Pochodzący z września 2010 roku raport mówi o zakładaniu podsłuchów w przedstawicielstwie dyplomatycznym UE w Waszyngtonie i w nowojorskiej siedzibie ONZ oraz o penetrowaniu ich wewnętrznych sieci komputerowych. Ambasada UE została wyraźnie nazwana przez NSA "celem ataku".

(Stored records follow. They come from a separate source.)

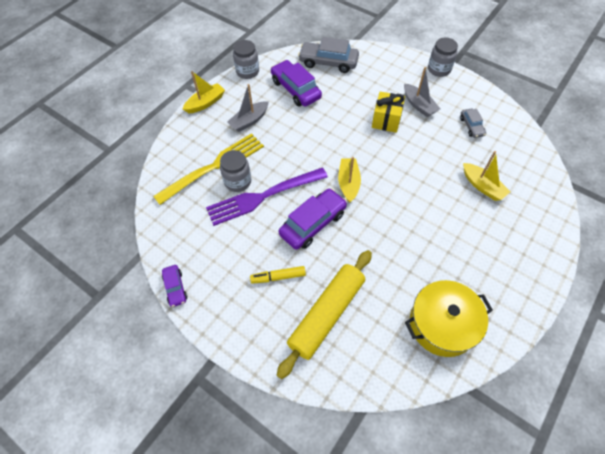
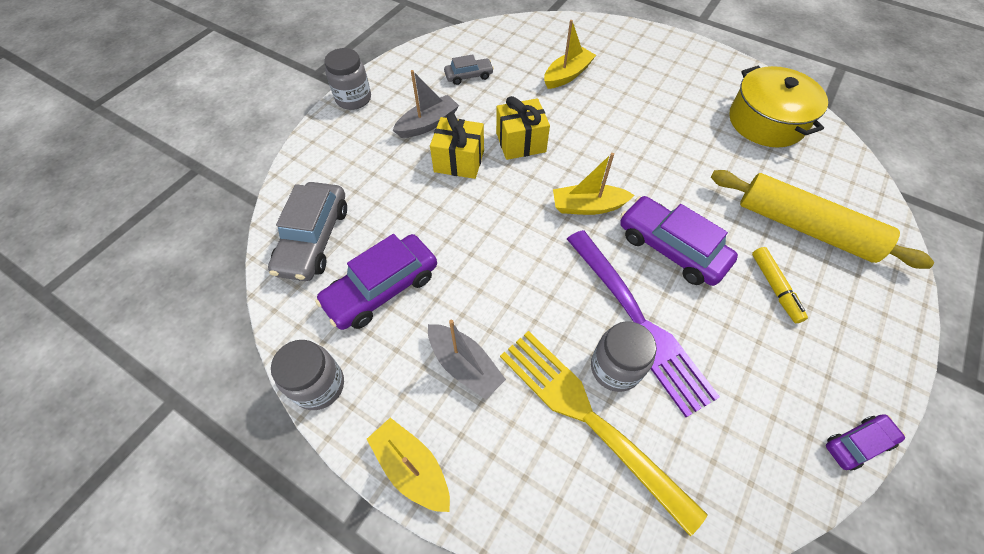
camera: 95 degrees left, 0 degrees up
none -> yellow gift [496,96,550,160]

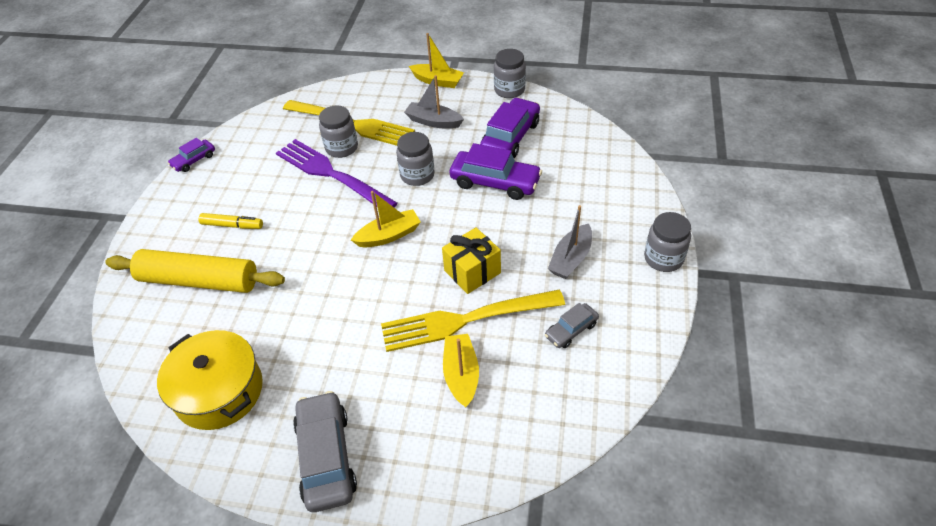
camera: 160 degrees right, 10 degrees down
grey car [268,182,347,281] -> grey car moved to [293,391,357,512]
yellow gift [430,112,484,179] -> none
yellow boat [544,20,596,89] -> yellow boat turned 150 degrees clockwise [443,334,479,408]
purple car [620,196,738,286] -> purple car moved to [450,143,542,200]
yellow marker [752,247,808,323] -> yellow marker turned 135 degrees clockwise [199,213,263,229]
none -> yellow fork [381,290,565,352]
none -> grey jar [396,132,435,186]

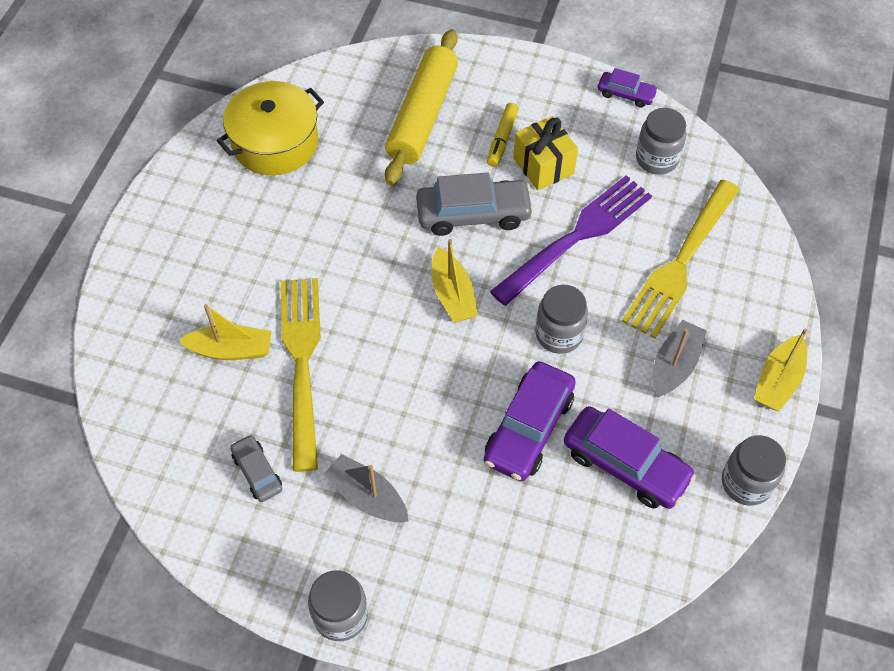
camera: 95 degrees right, 10 degrees up
purple car [168,138,215,172] -> purple car turned 150 degrees clockwise [598,68,658,108]
grey car [293,391,357,512] -> grey car moved to [416,173,534,236]
grey jar [319,106,358,158] -> grey jar moved to [636,108,686,175]
yellow gift [442,227,501,294] -> yellow gift moved to [513,116,578,190]

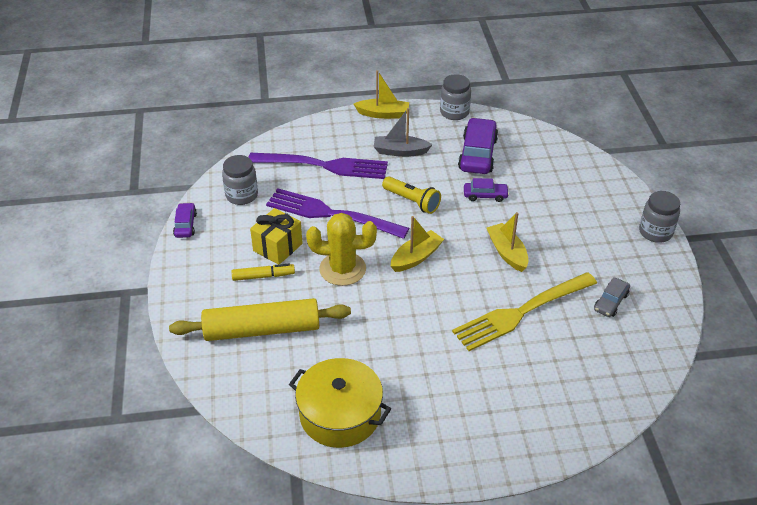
camera: 115 degrees left, 15 degrees down
yellow boat [178,304,272,360] -> yellow boat moved to [486,212,528,272]
grey boat [324,454,408,522] -> none
grey car [416,173,534,236] -> yellow cactus [306,213,377,286]
purple car [484,361,576,481] -> purple car [464,178,509,202], size x0.55
grey jar [535,285,588,354] -> yellow flashlight [382,176,441,214]
yellow fork [622,180,740,339] -> purple fork [249,153,388,179]

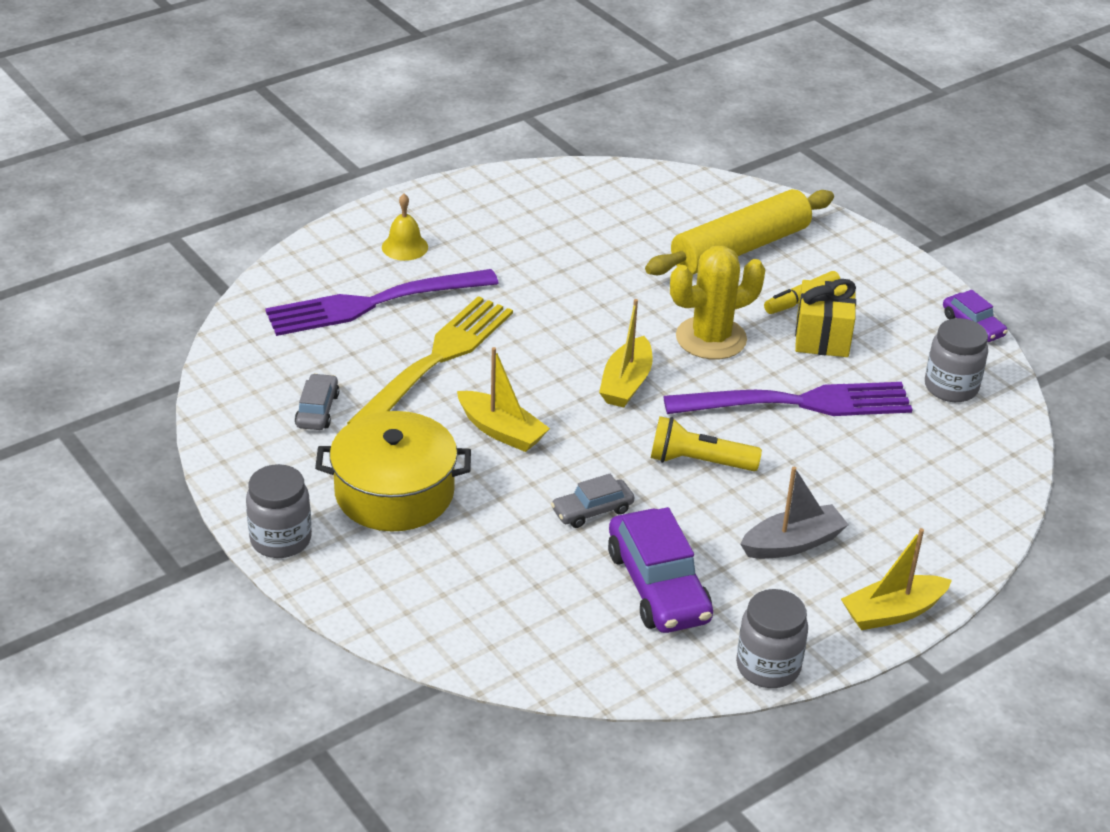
camera: 150 degrees right, 5 degrees down
purple fork [249,153,388,179] -> purple fork moved to [265,269,499,336]
yellow pot [289,358,391,448] -> yellow pot moved to [315,411,471,531]
purple car [464,178,509,202] -> grey car [551,474,634,528]
none -> yellow bell [382,194,428,261]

Po opublikowaniu wcześniej w czerwcu przez dzienniki "Washington Post" i "Guardian" pierwszych udostępnionych przez Snowdena informacji na temat kontrolowania przez NSA globalnej łączności internetowej, władze USA wydały nakaz jego aresztowania. Informatyk schronił się najpierw w Hongkongu, skąd odleciał do Moskwy, gdzie nadal przebywa w strefie tranzytowej lotniska Szeremietiewo. Wcześniej podawano, iż zamierza on uzyskać azyl polityczny w Ekwadorze.

Rzeczniczka Komisji Europejskiej odmówiła w sobotę skomentowania doniesień "Spiegla". Również przebywający wraz z prezydentem Barackiem Obamą w RPA zastępca doradcy Białego Domu do spraw bezpieczeństwa narodowego Ben Rhodes oświadczył, iż nie ma nic do powiedzenia na temat tego rodzaju "nieautoryzowanych wiadomości".